Replicamos nos leilões de privatizações a técnica de tia Inácia para atrair as galinhas mais gordas
Tia Inácia era a cozinheira da minha família na longínqua Pouso Alegre de minha infância. Meus tios moravam em um desses casarões antigos com uma ampla cozinha que se abria para um terreiro imenso também. Nela reinava uma senhora, de doces hábitos e pratos deliciosos, cozinhados lentamente em um fogão de lenha.
A cozinha era meu espaço favorito por razões óbvias. Mas também prendiam minha atenção de criança da capital as histórias e hábitos da tia Inácia.
Aprendi com sua sabedoria uma lição que me foi muito útil décadas depois, quando, como presidente do BNDES, tive a responsabilidade de comandar uma série de privatizações importantes.
Para cumprir parte das minhas missões constitucionais --a de procurar vender os ativos públicos pelo melhor preço possível, dadas as regras do leilão de venda--, lembrei-me da querida tia Inácia e de sua técnica para escolher uma galinha para suas inesquecíveis canjas. Ela chegava ao portão da cozinha e pronunciava certas palavras mágicas enquanto jogava grãos de milho no chão: "Quit..quit...quit", e as galinhas, já acostumadas a esse pequeno ritual quase diário, aproximavam-se do portão.
Então, com os olhares profissionais, escolhia a mais gorda segurando a infeliz galinha pelas asas.

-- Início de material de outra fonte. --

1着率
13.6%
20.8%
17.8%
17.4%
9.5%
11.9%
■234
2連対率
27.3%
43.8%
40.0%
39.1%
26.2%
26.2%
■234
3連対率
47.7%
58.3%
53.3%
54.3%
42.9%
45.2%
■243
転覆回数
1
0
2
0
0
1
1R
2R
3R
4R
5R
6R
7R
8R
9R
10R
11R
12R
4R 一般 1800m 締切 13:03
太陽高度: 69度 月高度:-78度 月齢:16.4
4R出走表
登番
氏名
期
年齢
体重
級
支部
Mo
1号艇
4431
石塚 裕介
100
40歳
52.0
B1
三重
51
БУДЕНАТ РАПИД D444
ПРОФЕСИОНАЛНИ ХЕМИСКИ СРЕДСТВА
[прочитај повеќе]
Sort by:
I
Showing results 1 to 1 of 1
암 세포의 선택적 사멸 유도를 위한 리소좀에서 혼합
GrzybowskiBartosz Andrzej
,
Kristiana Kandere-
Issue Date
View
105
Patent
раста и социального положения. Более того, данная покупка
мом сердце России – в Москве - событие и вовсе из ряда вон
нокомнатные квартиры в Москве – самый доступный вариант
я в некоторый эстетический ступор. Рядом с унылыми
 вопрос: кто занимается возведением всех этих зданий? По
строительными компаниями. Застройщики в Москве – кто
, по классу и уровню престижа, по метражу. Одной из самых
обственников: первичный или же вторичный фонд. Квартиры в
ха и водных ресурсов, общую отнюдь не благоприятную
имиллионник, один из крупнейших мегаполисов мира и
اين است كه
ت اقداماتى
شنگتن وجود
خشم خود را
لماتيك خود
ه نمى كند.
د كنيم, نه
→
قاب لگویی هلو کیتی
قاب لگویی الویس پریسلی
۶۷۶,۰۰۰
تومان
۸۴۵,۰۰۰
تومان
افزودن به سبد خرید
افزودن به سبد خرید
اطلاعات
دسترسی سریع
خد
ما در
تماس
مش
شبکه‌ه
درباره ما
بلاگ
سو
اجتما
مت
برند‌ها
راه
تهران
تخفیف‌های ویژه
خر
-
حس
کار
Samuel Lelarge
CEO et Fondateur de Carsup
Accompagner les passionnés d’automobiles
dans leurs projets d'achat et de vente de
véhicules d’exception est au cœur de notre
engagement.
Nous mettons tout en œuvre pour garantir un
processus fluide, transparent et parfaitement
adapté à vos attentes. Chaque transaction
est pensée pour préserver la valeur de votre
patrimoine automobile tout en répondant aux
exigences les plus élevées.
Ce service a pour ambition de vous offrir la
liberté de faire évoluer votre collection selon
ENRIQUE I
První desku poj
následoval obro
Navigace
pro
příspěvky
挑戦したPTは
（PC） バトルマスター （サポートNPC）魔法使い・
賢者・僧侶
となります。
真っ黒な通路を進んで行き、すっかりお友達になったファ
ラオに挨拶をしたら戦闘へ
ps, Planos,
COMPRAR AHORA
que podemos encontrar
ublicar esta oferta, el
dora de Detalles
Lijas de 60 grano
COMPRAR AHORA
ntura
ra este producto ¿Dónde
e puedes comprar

Pois nos leilões de privatização --ou concessão de serviços públicos, como são chamados hoje-- a técnica para seu sucesso replicava o modelo da tia Inácia. Só que o chamariz era outro, diferentemente dos grãos de milho da velha cozinheira.
O que oferecíamos para atrair os concorrentes ao leilão era uma taxa de rentabilidade do projeto um pouco mais gorda do que a que a calculada apenas por modelos matemáticos. Se o crescimento do PIB aceitável pelo mercado no cálculo do retorno da concessão era de 3,5% ao ano, colocávamos no modelo algo como 2,8%.
Se a variável principal da concessão fosse o tráfego futuro de uma estrada de rodagem, reduzíamos o número ideal em cerca de 20% e esse passava a ser o parâmetro oficial. E assim por diante.
E por que esse pequeno artifício funcionava tão bem? Porque as empresas interessadas precisavam mobilizar uma equipe grande de consultores externos e funcionários próprios para atender as demandas legais e avaliar os ganhos com o investimento. E só fariam isso se visualizassem ganhos futuros no investimento. E aprendemos no nosso dia a dia que, depois de realizar todo esse investimento, os interessados acabavam por pagar, em seus lances no leilão aberto, ágios até maiores do que os que estavam preparados para oferecer.
No governo Dilma, essa sabedoria foi deixada de lado e substituída por um dirigismo científico, e os preços mínimos estabelecidos para o leilão não mais continham a "gordura" tucana. Com isso, os termos do edital jogavam uma ducha de água gelada no espírito animal das empresas privadas, afastando-as do leilão. E sem o clima competitivo dos leilões os ágios não apareciam e o governo é quem acabava perdendo.
Esse modelo foi testado várias vezes no mandato presidencial atual e sempre com o mesmo resultado: fracassos ou leilão com apenas um consórcio e, portanto, sem ágio. Isso aconteceu inclusive na licitação do gigante campo de Libra, quando a gula pela parte do governo no petróleo a ser extraído inviabilizou a disputa e, certamente, trouxe prejuízos econômicos e de imagem ao governo e ao país.
Mas o importante para um analista econômico não são os fracassos do passado, mas sim se lições foram entendidas e se um novo caminho está aberto no futuro. E isso parece ter ocorrido com novas regras nos leilões dos aeroportos do Galeão e Confins e agora com a concessão da rodovia BR-163.
Os ajustes foram feitos de forma correta, respeitando as incertezas que um investimento de 30 anos sempre traz e criando as condições para que os participantes com qualificação superior aparecessem.
Os resultados são promissores, e as condições para que os investimentos em infraestrutura em 2014 tenham uma nova dinâmica parecem estar postas. É só continuar a trilhar o caminho aberto pela tia Inácia, 60 anos atrás.